§ **GIVEN TEXT**:
..........
In her book Fair Cop, Ms Nixon blasts the bushfires royal commission and claims she was the victim of a campaign to get her.

She was criticised for going out to dinner at a North Melbourne pub on the night Victoria burned.

Carol Matthews of St Andrews, who lost a son in the fires, defended Ms Nixon.

She said the former police chief continued to work in a voluntary capacity with the bushfire affected communities after leaving her official role at the Victorian Bushfire Reconstruction and Recovery Authority.

“She’s put in many hours and a lot of work behind the scenes, particularly helping the bereaved community,” Ms Matthews said.

“Writing about the bushfires was only one chapter of the book and she was damned if she did include it and damned if she didn’t.”

Jason Lynn, 38, of Kinglake West, who is still living in a caravan with his family, said any donation from Ms Nixon would be welcome.

“It would be nice if a portion of the profits went to help bushfire survivors,” he said.

Fellow survivor Bessie McMahon, 85, of Kinglake, said Ms Nixon could afford to donate the proceeds from her book.
..........
[Saved data entries]
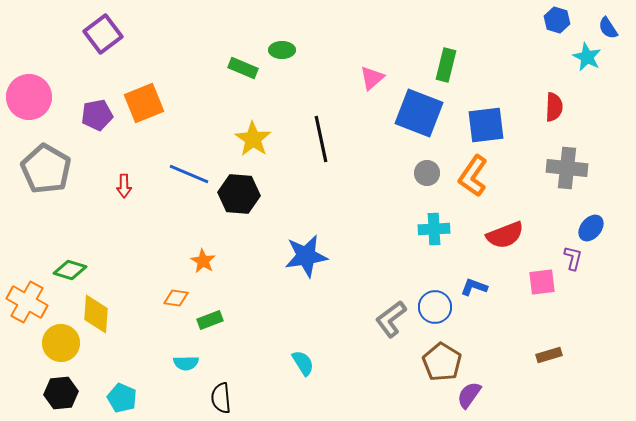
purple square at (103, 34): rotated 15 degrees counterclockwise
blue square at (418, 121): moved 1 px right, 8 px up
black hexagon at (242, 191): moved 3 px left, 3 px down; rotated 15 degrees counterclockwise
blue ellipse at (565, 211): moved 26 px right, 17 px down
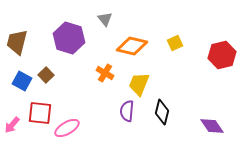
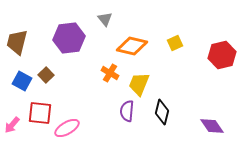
purple hexagon: rotated 24 degrees counterclockwise
orange cross: moved 5 px right
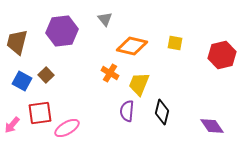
purple hexagon: moved 7 px left, 7 px up
yellow square: rotated 35 degrees clockwise
red square: rotated 15 degrees counterclockwise
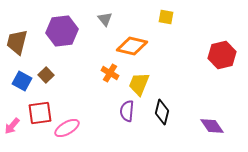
yellow square: moved 9 px left, 26 px up
pink arrow: moved 1 px down
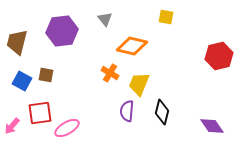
red hexagon: moved 3 px left, 1 px down
brown square: rotated 35 degrees counterclockwise
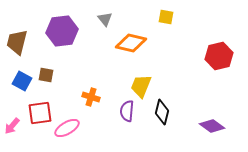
orange diamond: moved 1 px left, 3 px up
orange cross: moved 19 px left, 24 px down; rotated 12 degrees counterclockwise
yellow trapezoid: moved 2 px right, 2 px down
purple diamond: rotated 20 degrees counterclockwise
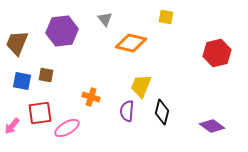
brown trapezoid: moved 1 px down; rotated 8 degrees clockwise
red hexagon: moved 2 px left, 3 px up
blue square: rotated 18 degrees counterclockwise
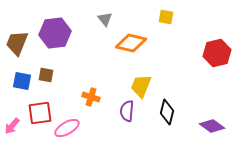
..........
§ **PROBLEM SET**:
#1 In the text about Ms Nixon's book, where was Jason Lynn of Kinglake West still living with his family?
#2 Write what comes next in the text about Ms Nixon's book and the bushfire survivors, picking up after its final sentence.
The data plays no part in what is asked here.

§ **RESPONSES PER TASK**:
#1 In a caravan.

#2
“When she visited up here she was getting a very big wage,” she said.

“Even if she donated half of the money from the book that would be a great thing.”

A serving police officer, who asked to remain anonymous, said his former boss owed the survivors.

“She should put the money back into those communities,” he said.

Ms Nixon deflected critcism of her role on Black Saturday, telling the ABC’s 7.30 that Police Minister Bob Cameron was meant to be in charge.

“The minister was the co-ordinator. I was the deputy,” she said.

“I’d fulfilled my role but not to the satisfaction of some people. I’m not paranoid, I’m just suggesting that there were people who took delight in what happened to me.”